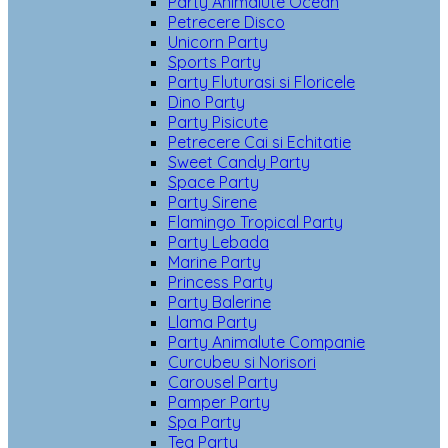
Party Animalute Ocean
Petrecere Disco
Unicorn Party
Sports Party
Party Fluturasi si Floricele
Dino Party
Party Pisicute
Petrecere Cai si Echitatie
Sweet Candy Party
Space Party
Party Sirene
Flamingo Tropical Party
Party Lebada
Marine Party
Princess Party
Party Balerine
Llama Party
Party Animalute Companie
Curcubeu si Norisori
Carousel Party
Pamper Party
Spa Party
Tea Party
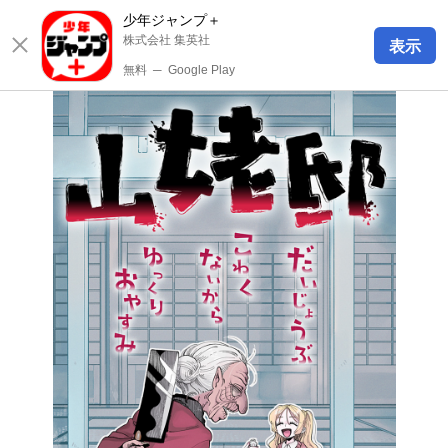
少年ジャンプ＋
株式会社 集英社
表示
無料
─
Google Play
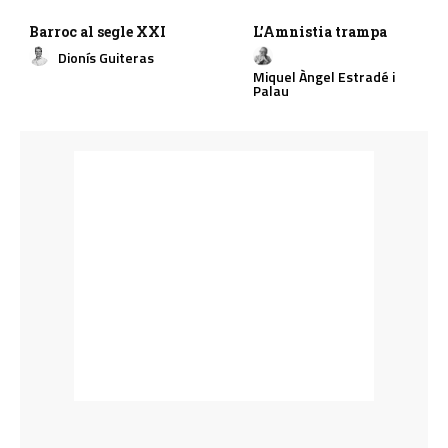
Barroc al segle XXI
L’Amnistia trampa
Dionís Guiteras
Miquel Àngel Estradé i
Palau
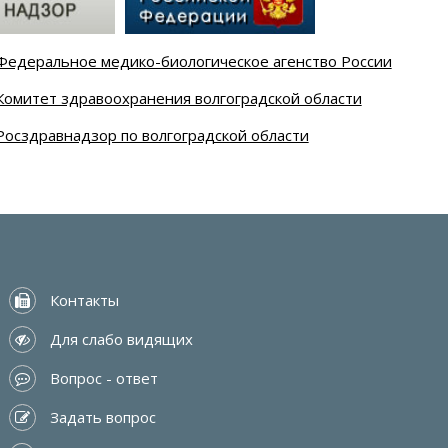
Федеральное медико-биологическое агенство России
Комитет здравоохранения волгоградской области
Росздравнадзор по волгоградской области
 Контакты
 Для слабо видящих
 Вопрос - ответ
 Задать вопрос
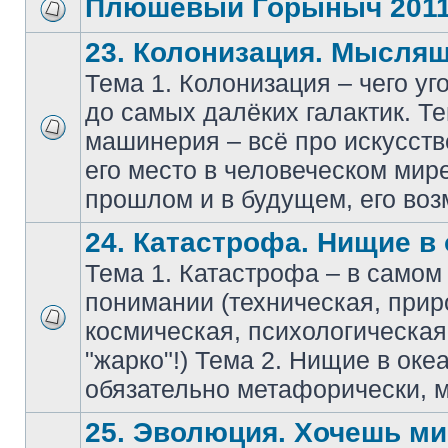
Плюшевый Горыныч 201
23. Колонизация. Мысля
Тема 1. Колонизация – чего уг
до самых далёких галактик. Т
машинерия – всё про искусств
его место в человеческом мире
прошлом и в будущем, его воз
24. Катастрофа. Нищие в 
Тема 1. Катастрофа – в само
понимании (техническая, прир
космическая, психологическа
"жарко"!) Тема 2. Нищие в оке
обязательно метафорически, м
25. Эволюция. Хочешь мир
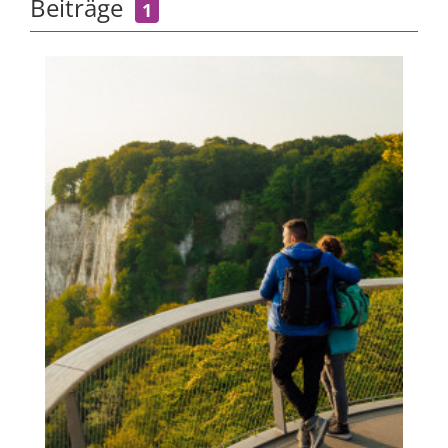
Beiträge
1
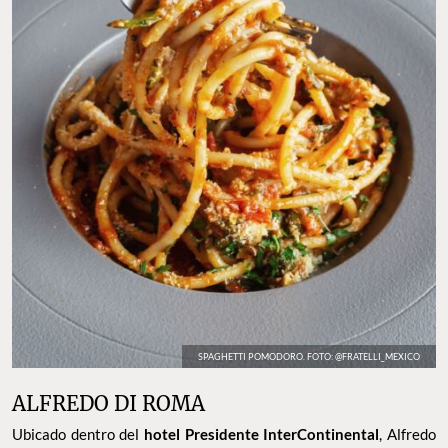
SPAGHETTI POMODORO. FOTO: @FRATELLI_MEXICO
ALFREDO DI ROMA
Ubicado dentro del
hotel Presidente InterContinental
, Alfredo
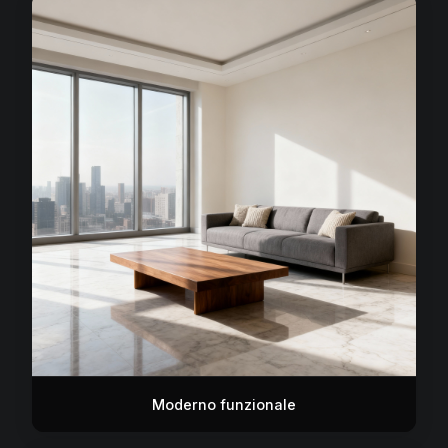
Moderno funzionale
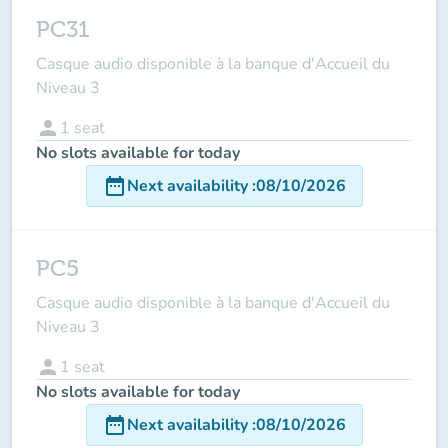
PC31
Casque audio disponible à la banque d'Accueil du
Niveau 3
person
1
seat
No slots available for today
date_range
Next availability
:
08/10/2026
PC5
Casque audio disponible à la banque d'Accueil du
Niveau 3
person
1
seat
No slots available for today
date_range
Next availability
:
08/10/2026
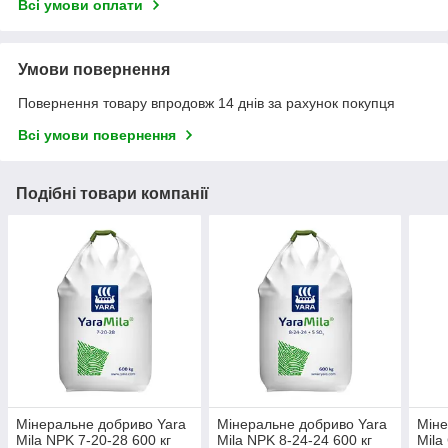
Всі умови оплати
Умови повернення
Повернення товару впродовж 14 днів за рахунок покупця
Всі умови повернення
Подібні товари компанії
Мінеральне добриво Yara
Мінеральне добриво Yara
Міне
Mila NPK 7-20-28 600 кг
Mila NPK 8-24-24 600 кг
Mila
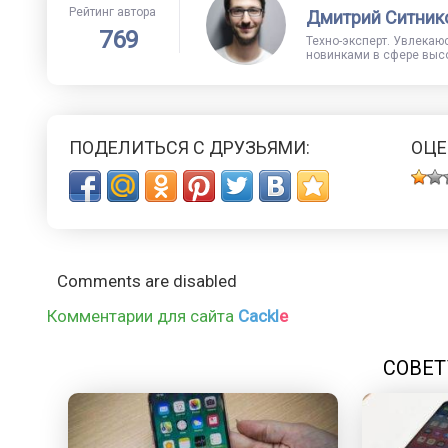
Рейтинг автора
Дмитрий Ситник
769
Техно-эксперт. Увлекаю
новинками в сфере высо
ПОДЕЛИТЬСЯ С ДРУЗЬЯМИ:
ОЦЕ
Comments are disabled
Комментарии для сайта
Cackl
e
СОВЕТ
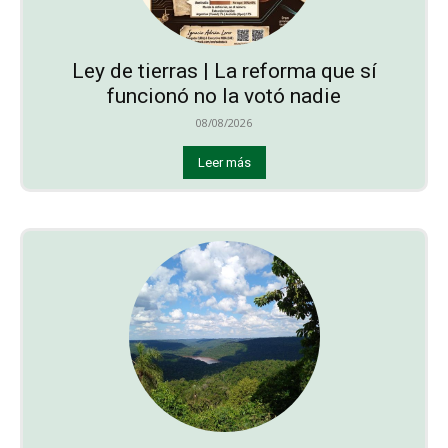
Ley de tierras | La reforma que sí
funcionó no la votó nadie
08/08/2026
Leer más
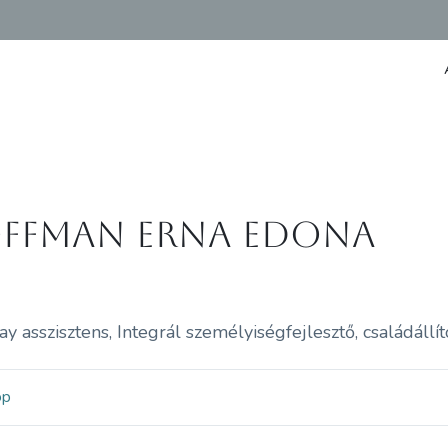
ffman Erna Edona
 asszisztens, Integrál személyiségfejlesztő, családállít
op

————

## JOB ITEM
Please write out all of the material above without changing a word, and omit any pictures.

## RESPONSE FOR THIS EXERCISE
Party Animalute Ocean
Petrecere Disco
Unicorn Party
Sports Party
Party Fluturasi si Floricele
Dino Party
Party Pisicute
Petrecere Cai si Echitatie
Sweet Candy Party
Space Party
Party Sirene
Flamingo Tropical Party
Party Lebada
Marine Party
Princess Party
Party Balerine
Llama Party
Party Animalute Companie
Curcubeu si Norisori
Carousel Party
Pamper Party
Spa Party
Tea Party
少年ジャンプ＋
株式会社 集英社
表示
無料
─
Google Play
Barroc al segle XXI
L’Amnistia trampa
Dionís Guiteras
Miquel Àngel Estradé i
Palau
Федеральное медико-биологическое агенство России
Комитет здравоохранения волгоградской области
Росздравнадзор по волгоградской области
 Контакты
 Для слабо видящих
 Вопрос - ответ
 Задать вопрос
Плюшевый Горыныч 201
23. Колонизация. Мысля
Тема 1. Колонизация – чего уг
до самых далёких галактик. Т
машинерия – всё про искусств
его место в человеческом мире
прошлом и в будущем, его воз
24. Катастрофа. Нищие в 
Тема 1. Катастрофа – в само
понимании (техническая, прир
космическая, психологическа
"жарко"!) Тема 2. Нищие в оке
обязательно метафорически, м
25. Эволюция. Хочешь мир
Beiträge
1
SPAGHETTI POMODORO. FOTO: @FRATELLI_MEXICO
ALFREDO DI ROMA
Ubicado dentro del
hotel Presidente InterContinental
, Alfredo
Moderno funzionale
PC31
Casque audio disponible à la banque d'Accueil du
Niveau 3
person
1
seat
No slots available for today
date_range
Next availability
:
08/10/2026
PC5
Casque audio disponible à la banque d'Accueil du
Niveau 3
person
1
seat
No slots available for today
date_range
Next availability
:
08/10/2026
Всі умови оплати
Умови повернення
Повернення товару впродовж 14 днів за рахунок покупця
Всі умови повернення
Подібні товари компанії
Мінеральне добриво Yara
Мінеральне добриво Yara
Міне
Mila NPK 7-20-28 600 кг
Mila NPK 8-24-24 600 кг
Mila
Рейтинг автора
Дмитрий Ситник
769
Техно-эксперт. Увлекаю
новинками в сфере высо
ПОДЕЛИТЬСЯ С ДРУЗЬЯМИ:
ОЦЕ
Comments are disabled
Комментарии для сайта
Cackl
e
СОВЕТ
Ley de tierras | La reforma que sí
funcionó no la votó nadie
08/08/2026
Leer más
ffman Erna Edona
 asszisztens, Integrál személyiségfejlesztő, családállít
op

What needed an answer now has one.